District officials said no single incident or surge of complaints prompted the policy. Instead, the code culminates an effort that started nearly two years ago with Agoura High School to curb a nascent gang problem and to create an educational climate free of distractions and disruptions.

Joseph Nardo, district coordinator of curriculum and instruction and author of the code, said it gives formal backing for what is already standard practice for school administrators: dressing down students who wear clothing considered offensive or disruptive of the learning environment.

“The policy has just brought into more clear focus what administrators have done all along,” he said.

The new policy charges teachers and principals with deciding whether an article of clothing violates the code. Students will be asked to turn offending T-shirts inside out or will be sent home to change.


Under the code, T-shirts sporting the likes of Spuds Mackenzie--the Budweiser beer mascot--Corona beer bottles and other liquor or tobacco products are prohibited. One teacher cited a Guns N’ Roses T-shirt depicting a naked woman as an example of attire that would also come under fire.

But some teachers and many students labeled the new policy vague at best and an infringement of freedom of expression at worst.

“The overall code is so general and so inclusive,” said John Reich, a social studies teacher at Calabasas High School. “What is racially offensive? What is too revealing?”

He said the code paves the way for subjective judgments and inconsistent or selective enforcement by teachers and administrators.


Meredith Heckler, 16, senior class president at Calabasas, said students perceive the move as another step in the erosion of students’ freedom.

“Everyone is generally very unhappy with it. They think that it’s just another thing that the administrators are doing to have control over us,” she said. “It leaves it up to the administration.”

But school officials said the code was deliberately left broad to permit flexibility as fashions change and as gang symbols, such as baseball caps of certain teams, become passe.

“We want it to stand the test of time rather than the test of fashion,” Nardo said. “Some people might think it too vague, but on the other hand, you can’t write enough words to cover every incident.”


He acknowledged that determining violations of the code would be a “judgment call” but added that administrators from the district’s secondary schools would meet four times this year to harmonize their approach.

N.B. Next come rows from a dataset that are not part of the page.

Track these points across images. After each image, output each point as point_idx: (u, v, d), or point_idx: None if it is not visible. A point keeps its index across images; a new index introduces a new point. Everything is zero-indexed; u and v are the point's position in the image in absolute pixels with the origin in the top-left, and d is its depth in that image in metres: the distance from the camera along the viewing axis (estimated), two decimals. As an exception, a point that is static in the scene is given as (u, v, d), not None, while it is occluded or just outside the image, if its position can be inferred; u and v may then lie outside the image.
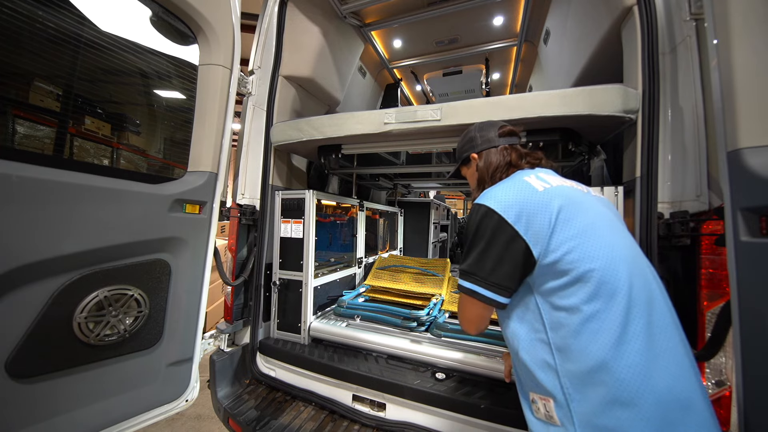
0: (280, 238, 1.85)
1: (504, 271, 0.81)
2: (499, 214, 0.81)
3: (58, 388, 1.02)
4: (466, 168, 1.17)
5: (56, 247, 0.97)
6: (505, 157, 1.03)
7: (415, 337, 1.66)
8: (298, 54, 1.95)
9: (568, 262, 0.76)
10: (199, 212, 1.35)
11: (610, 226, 0.84)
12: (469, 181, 1.19)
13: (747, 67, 0.74)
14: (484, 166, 1.05)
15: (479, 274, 0.84)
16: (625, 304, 0.73)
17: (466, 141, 1.14)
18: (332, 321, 1.86)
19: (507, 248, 0.81)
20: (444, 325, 1.65)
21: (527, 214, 0.80)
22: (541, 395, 0.81)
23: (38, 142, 1.10)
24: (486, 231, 0.83)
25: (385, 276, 2.23)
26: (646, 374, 0.68)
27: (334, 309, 1.97)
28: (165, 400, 1.31)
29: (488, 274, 0.83)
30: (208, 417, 2.60)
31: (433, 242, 3.89)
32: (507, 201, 0.83)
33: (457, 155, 1.19)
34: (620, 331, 0.71)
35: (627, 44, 1.31)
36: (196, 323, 1.39)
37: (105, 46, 1.13)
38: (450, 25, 2.42)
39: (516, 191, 0.85)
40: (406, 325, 1.74)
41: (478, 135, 1.10)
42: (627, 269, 0.76)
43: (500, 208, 0.82)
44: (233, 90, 1.43)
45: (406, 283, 2.12)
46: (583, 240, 0.78)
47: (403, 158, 2.58)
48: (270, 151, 1.84)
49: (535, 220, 0.80)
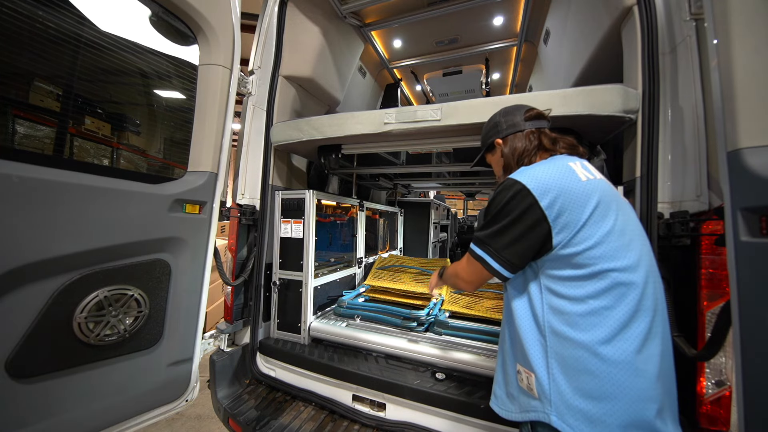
0: (280, 238, 1.85)
1: (518, 249, 0.82)
2: (534, 196, 0.79)
3: (58, 388, 1.02)
4: (490, 155, 1.12)
5: (56, 247, 0.97)
6: (532, 142, 0.98)
7: (415, 337, 1.66)
8: (298, 54, 1.95)
9: (590, 257, 0.76)
10: (199, 212, 1.34)
11: (639, 231, 0.85)
12: (494, 169, 1.15)
13: (747, 67, 0.74)
14: (510, 151, 1.00)
15: (493, 246, 0.85)
16: (632, 307, 0.75)
17: (490, 127, 1.09)
18: (332, 321, 1.86)
19: (530, 230, 0.80)
20: (445, 323, 1.65)
21: (563, 202, 0.78)
22: (526, 369, 0.85)
23: (38, 142, 1.10)
24: (515, 209, 0.81)
25: (385, 276, 2.23)
26: (633, 374, 0.72)
27: (334, 309, 1.96)
28: (165, 400, 1.31)
29: (502, 248, 0.84)
30: (208, 417, 2.60)
31: (433, 242, 3.89)
32: (546, 183, 0.80)
33: (482, 142, 1.15)
34: (619, 330, 0.74)
35: (627, 44, 1.31)
36: (196, 323, 1.39)
37: (105, 46, 1.13)
38: (450, 25, 2.42)
39: (558, 175, 0.82)
40: (406, 325, 1.74)
41: (502, 120, 1.05)
42: (644, 275, 0.78)
43: (537, 190, 0.80)
44: (233, 90, 1.43)
45: (406, 283, 2.11)
46: (611, 239, 0.77)
47: (403, 158, 2.58)
48: (270, 151, 1.84)
49: (570, 210, 0.78)
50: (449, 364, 1.47)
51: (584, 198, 0.79)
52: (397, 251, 3.45)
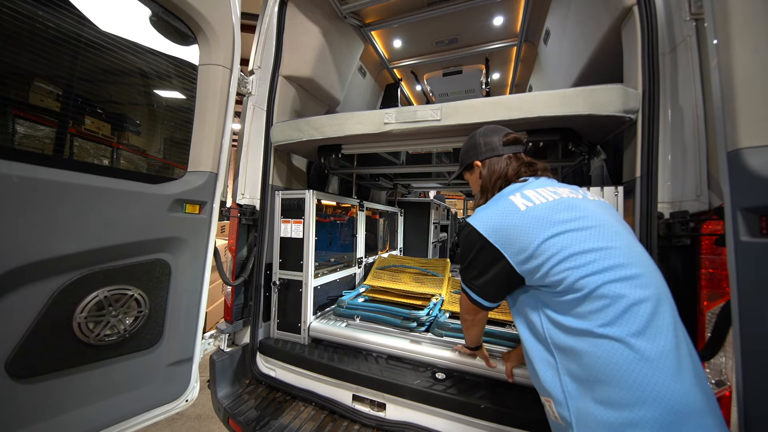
0: (280, 238, 1.85)
1: (486, 280, 0.92)
2: (482, 235, 0.90)
3: (58, 388, 1.02)
4: (469, 174, 1.18)
5: (56, 247, 0.97)
6: (509, 165, 1.05)
7: (415, 338, 1.65)
8: (298, 54, 1.95)
9: (569, 281, 0.76)
10: (199, 212, 1.34)
11: (621, 234, 0.83)
12: (471, 187, 1.20)
13: (747, 67, 0.74)
14: (488, 174, 1.07)
15: (468, 280, 0.97)
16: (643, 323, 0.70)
17: (469, 147, 1.15)
18: (332, 321, 1.85)
19: (490, 263, 0.90)
20: (445, 324, 1.64)
21: (507, 236, 0.86)
22: (545, 397, 0.83)
23: (38, 142, 1.10)
24: (472, 247, 0.93)
25: (384, 276, 2.22)
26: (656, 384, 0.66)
27: (333, 309, 1.96)
28: (165, 400, 1.31)
29: (473, 279, 0.96)
30: (208, 417, 2.60)
31: (433, 242, 3.89)
32: (490, 224, 0.90)
33: (461, 160, 1.20)
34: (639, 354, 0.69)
35: (627, 44, 1.31)
36: (196, 323, 1.39)
37: (105, 46, 1.13)
38: (450, 25, 2.42)
39: (499, 213, 0.91)
40: (405, 325, 1.73)
41: (482, 141, 1.11)
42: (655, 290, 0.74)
43: (484, 230, 0.90)
44: (233, 90, 1.43)
45: (406, 283, 2.11)
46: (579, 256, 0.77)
47: (403, 158, 2.58)
48: (270, 151, 1.84)
49: (515, 240, 0.85)
50: (449, 364, 1.47)
51: (524, 227, 0.84)
52: (397, 251, 3.45)
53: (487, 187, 1.06)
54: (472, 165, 1.13)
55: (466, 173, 1.20)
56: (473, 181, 1.16)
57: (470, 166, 1.14)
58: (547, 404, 0.83)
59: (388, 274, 2.25)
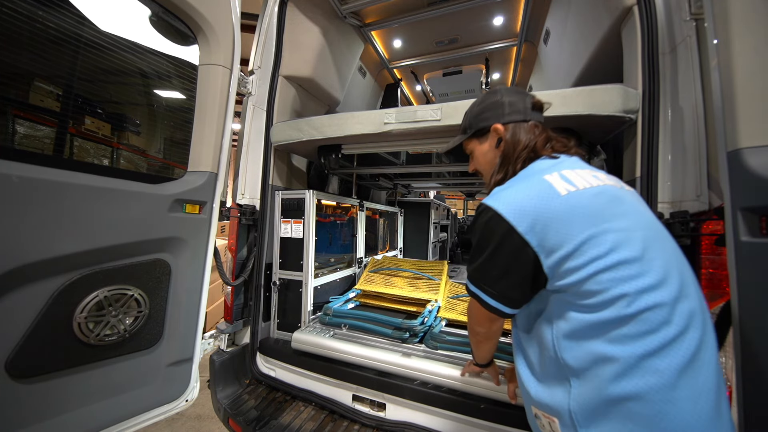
0: (280, 238, 1.85)
1: (510, 283, 0.73)
2: (509, 222, 0.69)
3: (58, 388, 1.02)
4: (477, 142, 0.94)
5: (56, 247, 0.97)
6: (537, 136, 0.84)
7: (408, 350, 1.48)
8: (298, 54, 1.95)
9: (600, 282, 0.63)
10: (199, 212, 1.34)
11: (656, 232, 0.70)
12: (477, 162, 0.97)
13: (747, 67, 0.74)
14: (512, 142, 0.85)
15: (484, 281, 0.76)
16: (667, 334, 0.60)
17: (487, 106, 0.91)
18: (317, 330, 1.69)
19: (516, 260, 0.70)
20: (440, 336, 1.45)
21: (542, 225, 0.68)
22: (545, 413, 0.72)
23: (38, 142, 1.10)
24: (492, 238, 0.72)
25: (377, 280, 2.08)
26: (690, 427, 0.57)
27: (319, 317, 1.77)
28: (165, 400, 1.31)
29: (493, 282, 0.75)
30: (208, 417, 2.60)
31: (433, 242, 3.89)
32: (520, 207, 0.70)
33: (469, 123, 0.95)
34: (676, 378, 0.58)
35: (627, 44, 1.31)
36: (196, 323, 1.39)
37: (105, 46, 1.13)
38: (450, 25, 2.42)
39: (533, 195, 0.71)
40: (397, 336, 1.53)
41: (506, 101, 0.88)
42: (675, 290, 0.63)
43: (512, 216, 0.70)
44: (233, 90, 1.43)
45: (400, 287, 1.96)
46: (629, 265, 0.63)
47: (403, 158, 2.58)
48: (270, 151, 1.84)
49: (553, 233, 0.67)
50: (446, 382, 1.32)
51: (567, 215, 0.67)
52: (397, 251, 3.45)
53: (509, 160, 0.84)
54: (488, 130, 0.90)
55: (473, 142, 0.96)
56: (482, 152, 0.93)
57: (483, 131, 0.91)
58: (547, 422, 0.72)
59: (381, 277, 2.11)
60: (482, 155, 0.94)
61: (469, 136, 0.96)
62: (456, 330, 1.57)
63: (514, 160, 0.84)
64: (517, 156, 0.84)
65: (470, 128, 0.94)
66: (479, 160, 0.96)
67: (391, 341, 1.55)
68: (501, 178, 0.85)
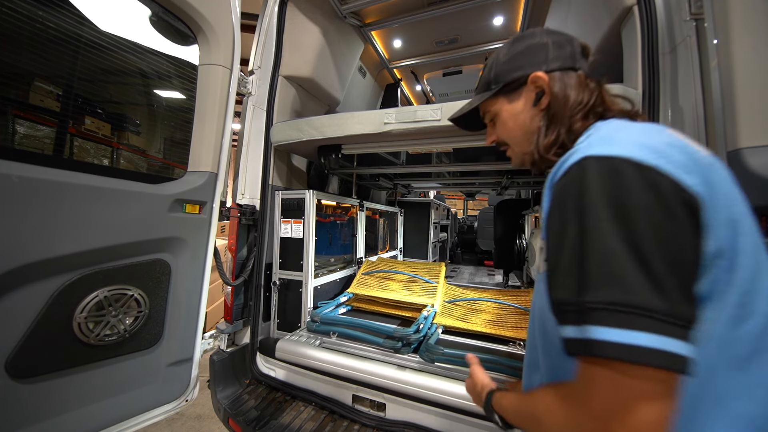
0: (280, 238, 1.85)
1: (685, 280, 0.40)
2: (671, 177, 0.41)
3: (58, 388, 1.02)
4: (505, 101, 0.70)
5: (56, 247, 0.97)
6: (593, 93, 0.62)
7: (402, 361, 1.36)
8: (298, 54, 1.95)
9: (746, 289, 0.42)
10: (199, 212, 1.35)
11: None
12: (504, 128, 0.72)
13: (747, 67, 0.74)
14: (562, 96, 0.61)
15: (653, 305, 0.37)
16: None
17: (521, 50, 0.67)
18: (303, 339, 1.58)
19: (690, 245, 0.40)
20: (436, 349, 1.30)
21: (717, 186, 0.43)
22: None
23: (38, 142, 1.10)
24: (646, 209, 0.39)
25: (371, 283, 1.98)
26: None
27: (307, 324, 1.67)
28: (165, 400, 1.31)
29: (664, 294, 0.37)
30: (208, 417, 2.60)
31: (433, 242, 3.89)
32: (679, 154, 0.43)
33: (494, 75, 0.70)
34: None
35: (627, 44, 1.31)
36: (196, 323, 1.39)
37: (105, 46, 1.13)
38: (450, 25, 2.42)
39: (684, 144, 0.46)
40: (389, 345, 1.40)
41: (549, 41, 0.65)
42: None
43: (671, 165, 0.41)
44: (233, 90, 1.43)
45: (394, 291, 1.86)
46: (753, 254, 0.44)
47: (403, 158, 2.58)
48: (270, 151, 1.84)
49: (726, 202, 0.43)
50: (445, 399, 1.21)
51: (729, 184, 0.46)
52: (397, 251, 3.45)
53: (562, 116, 0.61)
54: (523, 82, 0.66)
55: (499, 101, 0.71)
56: (512, 114, 0.69)
57: (515, 84, 0.67)
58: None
59: (375, 280, 2.01)
60: (512, 118, 0.69)
61: (493, 94, 0.70)
62: (454, 338, 1.50)
63: (570, 118, 0.61)
64: (573, 112, 0.61)
65: (496, 82, 0.69)
66: (507, 124, 0.70)
67: (383, 350, 1.43)
68: (551, 141, 0.61)
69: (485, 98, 0.73)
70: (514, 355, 1.33)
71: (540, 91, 0.65)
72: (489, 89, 0.72)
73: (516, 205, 3.20)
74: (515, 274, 3.23)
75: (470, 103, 0.78)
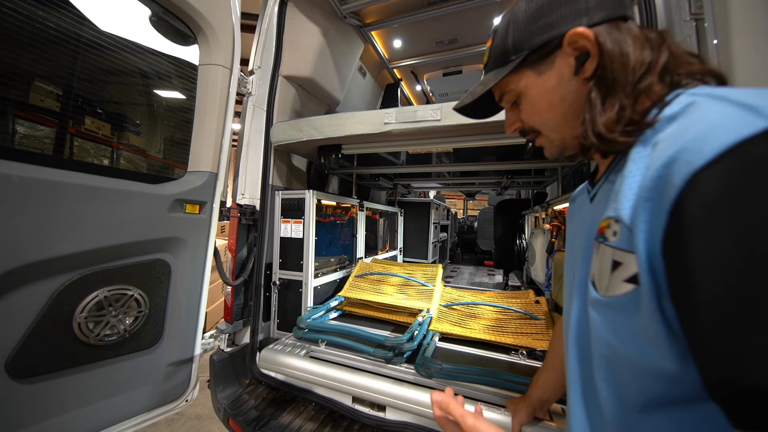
0: (280, 238, 1.85)
1: None
2: None
3: (58, 388, 1.02)
4: (532, 74, 0.53)
5: (56, 247, 0.97)
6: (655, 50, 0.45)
7: (396, 373, 1.27)
8: (298, 54, 1.95)
9: None
10: (199, 212, 1.35)
11: None
12: (532, 110, 0.55)
13: (747, 67, 0.74)
14: (618, 55, 0.45)
15: None
16: None
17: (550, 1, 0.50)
18: (289, 347, 1.50)
19: None
20: (433, 364, 1.18)
21: None
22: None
23: (38, 142, 1.10)
24: None
25: (364, 286, 1.90)
26: None
27: (293, 331, 1.56)
28: (165, 400, 1.31)
29: None
30: (208, 417, 2.60)
31: (433, 242, 3.89)
32: None
33: (513, 42, 0.53)
34: None
35: (627, 44, 1.31)
36: (196, 323, 1.39)
37: (105, 46, 1.13)
38: (450, 25, 2.42)
39: None
40: (380, 355, 1.30)
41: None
42: None
43: None
44: (233, 90, 1.43)
45: (389, 294, 1.78)
46: None
47: (403, 158, 2.59)
48: (270, 151, 1.84)
49: None
50: None
51: None
52: (397, 251, 3.45)
53: (622, 83, 0.45)
54: (557, 44, 0.49)
55: (524, 76, 0.54)
56: (544, 90, 0.52)
57: (546, 49, 0.50)
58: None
59: (368, 283, 1.93)
60: (544, 96, 0.52)
61: (514, 68, 0.53)
62: (451, 346, 1.45)
63: (632, 85, 0.44)
64: (635, 79, 0.44)
65: (517, 51, 0.52)
66: (538, 105, 0.54)
67: (374, 361, 1.34)
68: (613, 118, 0.44)
69: (504, 75, 0.54)
70: (515, 366, 1.28)
71: (582, 53, 0.48)
72: (507, 62, 0.54)
73: (516, 205, 3.20)
74: (515, 274, 3.23)
75: (483, 84, 0.59)
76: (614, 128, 0.44)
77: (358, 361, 1.36)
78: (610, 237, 0.40)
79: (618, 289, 0.38)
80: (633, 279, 0.35)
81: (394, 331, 1.57)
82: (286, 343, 1.56)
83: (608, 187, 0.47)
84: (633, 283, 0.35)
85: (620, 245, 0.38)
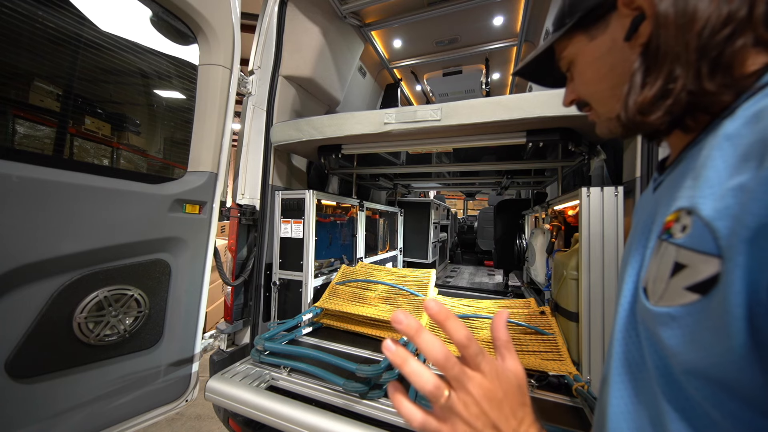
0: (280, 238, 1.85)
1: None
2: None
3: (58, 388, 1.02)
4: (584, 39, 0.48)
5: (56, 247, 0.97)
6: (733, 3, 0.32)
7: (370, 410, 1.02)
8: (298, 54, 1.95)
9: None
10: (199, 212, 1.35)
11: None
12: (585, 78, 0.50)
13: (747, 67, 0.74)
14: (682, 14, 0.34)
15: None
16: None
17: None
18: (247, 375, 1.26)
19: None
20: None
21: None
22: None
23: (38, 142, 1.10)
24: None
25: (344, 294, 1.66)
26: None
27: (251, 354, 1.35)
28: (165, 400, 1.31)
29: None
30: (208, 417, 2.60)
31: (433, 242, 3.89)
32: None
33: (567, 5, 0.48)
34: None
35: (627, 44, 1.31)
36: (196, 323, 1.39)
37: (105, 46, 1.13)
38: (450, 25, 2.42)
39: None
40: (351, 388, 1.05)
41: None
42: None
43: None
44: (233, 90, 1.43)
45: (373, 305, 1.52)
46: None
47: (403, 158, 2.59)
48: (270, 151, 1.84)
49: None
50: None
51: None
52: (397, 251, 3.45)
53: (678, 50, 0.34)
54: (611, 5, 0.43)
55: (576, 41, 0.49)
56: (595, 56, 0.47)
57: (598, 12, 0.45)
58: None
59: (350, 292, 1.70)
60: (593, 63, 0.47)
61: (566, 31, 0.49)
62: None
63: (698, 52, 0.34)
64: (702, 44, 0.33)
65: (571, 13, 0.47)
66: (586, 74, 0.49)
67: (344, 395, 1.09)
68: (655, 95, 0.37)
69: (556, 38, 0.51)
70: None
71: (638, 15, 0.40)
72: (563, 24, 0.50)
73: (516, 205, 3.20)
74: (515, 274, 3.23)
75: (537, 48, 0.58)
76: (649, 109, 0.38)
77: (329, 393, 1.12)
78: (677, 233, 0.31)
79: (675, 298, 0.30)
80: (699, 288, 0.28)
81: (377, 349, 1.36)
82: (239, 371, 1.29)
83: (681, 171, 0.38)
84: (698, 292, 0.28)
85: (689, 244, 0.30)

An attorney with the state Department of Education said the state Education Code includes a provision allowing schools to prohibit material that can lead to “the substantial disruption of the orderly operation of the school.”

“You can have more restriction of student speech on school grounds than you would otherwise, . . . because the schools have a duty to maintain control and safety on the school grounds,” the attorney said.

On the Agoura High School campus, though, several students objected to the code, calling dress a matter of individual choice.


“This being a public school, we’re here for our education, and they’re here to teach us. What we wear should not be an issue,” said senior Sean Corey Nessen, 17, whose trousers sported a pair of handcuffs that he said bothered some faculty members last year.

“People should be able to wear what they want,” agreed Scott Walker, 16. “It’s freedom of expression.”